Web 2.0 Single Sign-On
Duncan SampleAt a time when all new sites are 'web 2.0', AJAX, and more traditionally client-side applications are becoming web-based, why can't we standardise on a single sign-on procedure?
I have an account at almost every site I can think of, and since there are too many sites online to be able to create different passwords for each one, I tend to choose between a number of standard passwords that I use (depends on the level of security desired, etc). I also manage to get the same username on practically all the sites I sign upto. This makes it easy for me to sign into any site I know I have an account for. If I get the same username, use the same password, I sometimes think that I shouldn't actually have to register and that this information should be shared somehow between the sites.
After listening to some of the older episodes of 'Inside The Net' (a podcast hosted by Amber MacArthur and Leo Laporte) I noticed a comment about single sign-on, and people's attempts at making centralised systems. The first problem I can see with TypeKey and Passport/LiveID is that they're run by companies, companies that sell products, and therefore have a bias towards a platform/application/advertising/etc.
There are of course open source initiatives, Open Passport to name just one, which is taking the idea of the Microsoft Passport system and providing an open version. Others have created protocols, specifications, and libraries (eg. OpenID). These protocols, I'm sure, have all sort of security write-ups, case studies and documentation, but we need a simple implementation. Let me explain...
The harder you make something, but less developers are able to implement it. The less people implement it, the less widespread and therefore less useful it becomes.
The second failing is that the single sign-on I've seen (the ones I've seen, at least), require you to go to the originating site to create an account, and usually even go through an interface in their site to login (TypeKey/Passport for example). This creates an image of a 'controlling site', where the users think the sites have some sort of governing body. Developers certainly don't want to appear like that either.
What we need is a simple web service that keeps username and password, and probably the email address of anyone, taken from any site that wants to use it. It needs to be done by a trusted party (who do people really trust though???). I'm thinking of a SOA Web Service that provides the following interfaces:
- Register(username, encrypted(password), verifypassword, email)
Register a new user.
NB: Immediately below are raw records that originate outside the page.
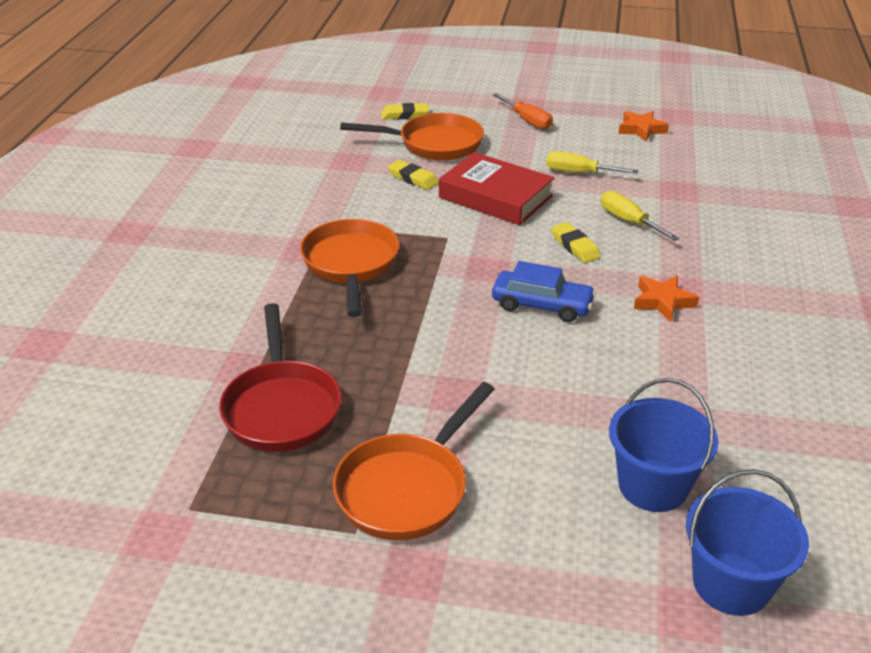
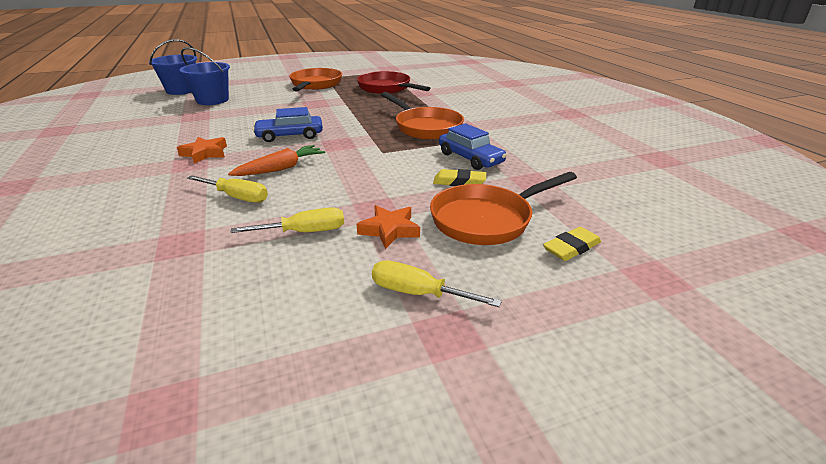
camera: 150 degrees right, 5 degrees down
(366, 200) = (470, 158): none -> blue car
(495, 197) = (372, 186): red book -> none
(527, 121) = (418, 293): orange screwdriver -> yellow screwdriver
(575, 246) = (281, 168): yellow eraser -> orange carrot
(641, 129) = (233, 338): orange star -> orange star (389, 230)

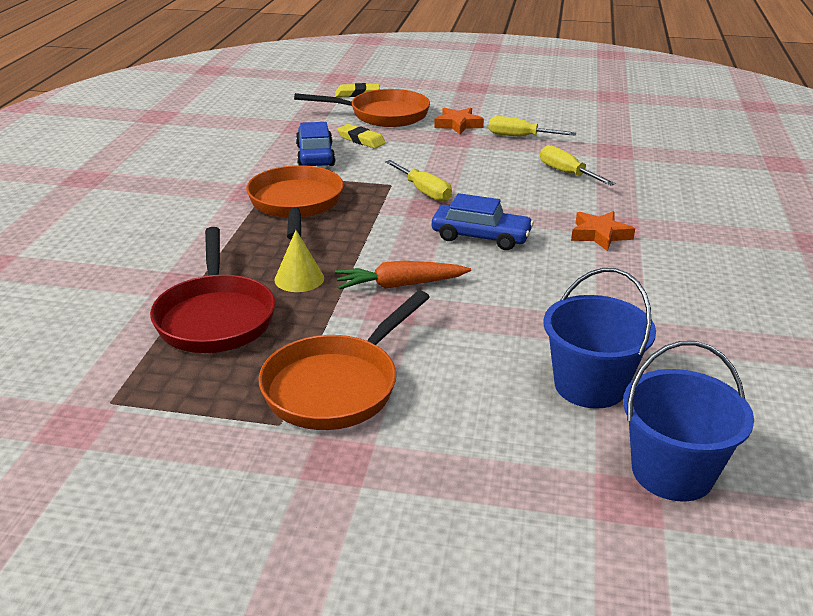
camera: 150 degrees left, 0 degrees up
(281, 168) = (514, 192): orange carrot -> orange carrot (400, 285)
(371, 103) = (299, 279): none -> yellow cone
(418, 293) = (472, 99): yellow screwdriver -> yellow screwdriver (424, 191)

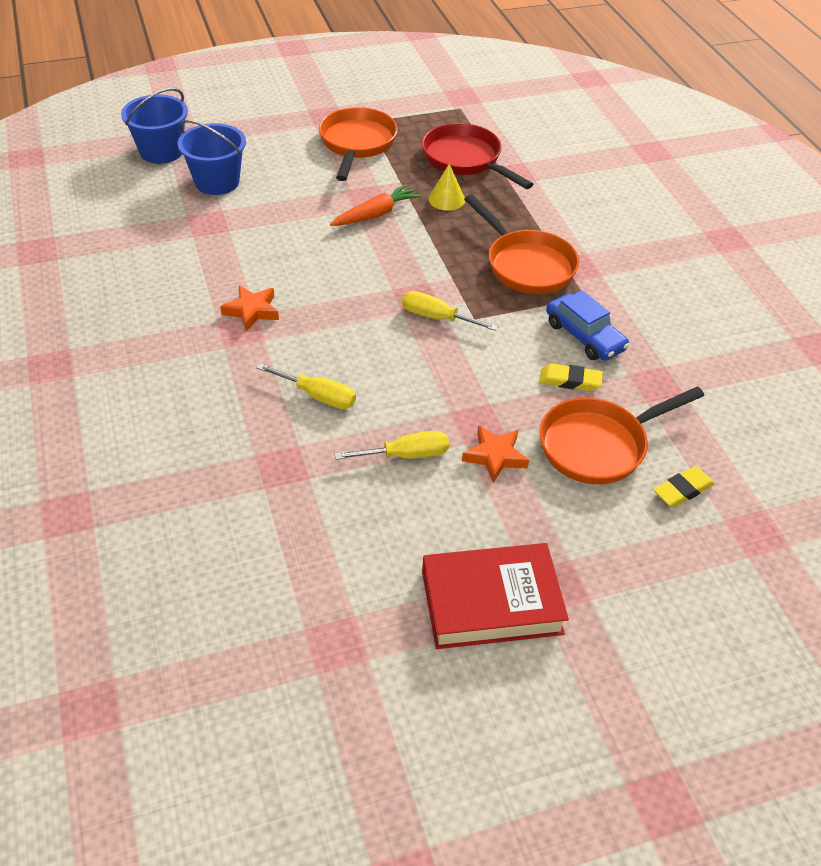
camera: 150 degrees right, 15 degrees up
(481, 237) = (349, 277): blue car -> none
(515, 89) = (491, 602): none -> red book

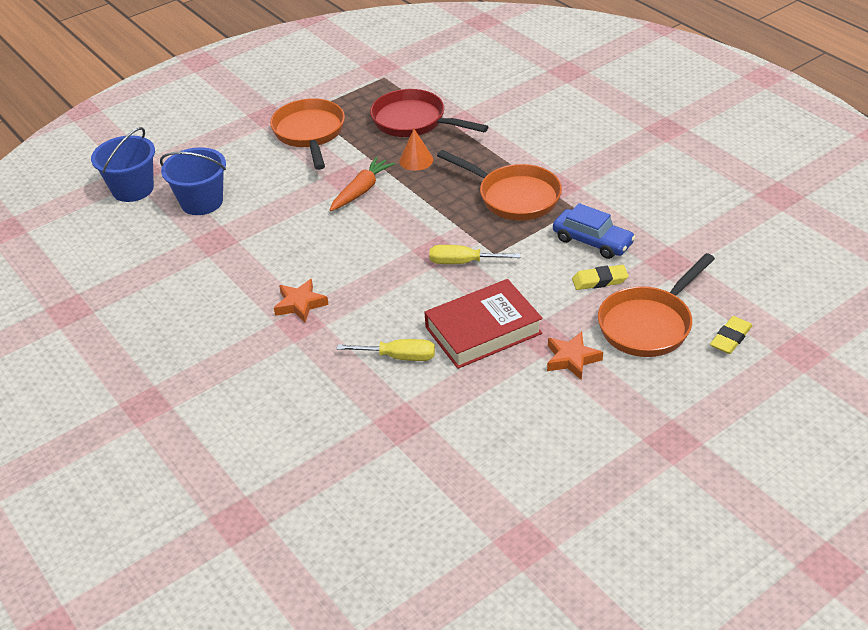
camera: 15 degrees left, 5 degrees down
(406, 455) = (499, 381): yellow screwdriver -> none
(446, 199) = (416, 160): yellow cone -> orange cone
(491, 602) = (629, 471): red book -> red book (483, 330)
Errors: Invalid username, User already exists, incorrect password, invalid email - Login(username, encrypted(password))
Processes a login. Errors: incorrect
Something I really like is the way Flickr works with it's API. The developer registers for an API key, implements the API into their application/site, then when a user uses it for the first time, Flickr asks the user if they intentionally used their account through the application. This could be one route to go down for a 'registration successful email' when the user logs into an application/webapp for the first time.
Anyway. Enough of my slightly disjointed rant, any comments, pointers to simple web services which are already available and being used would be appreciated.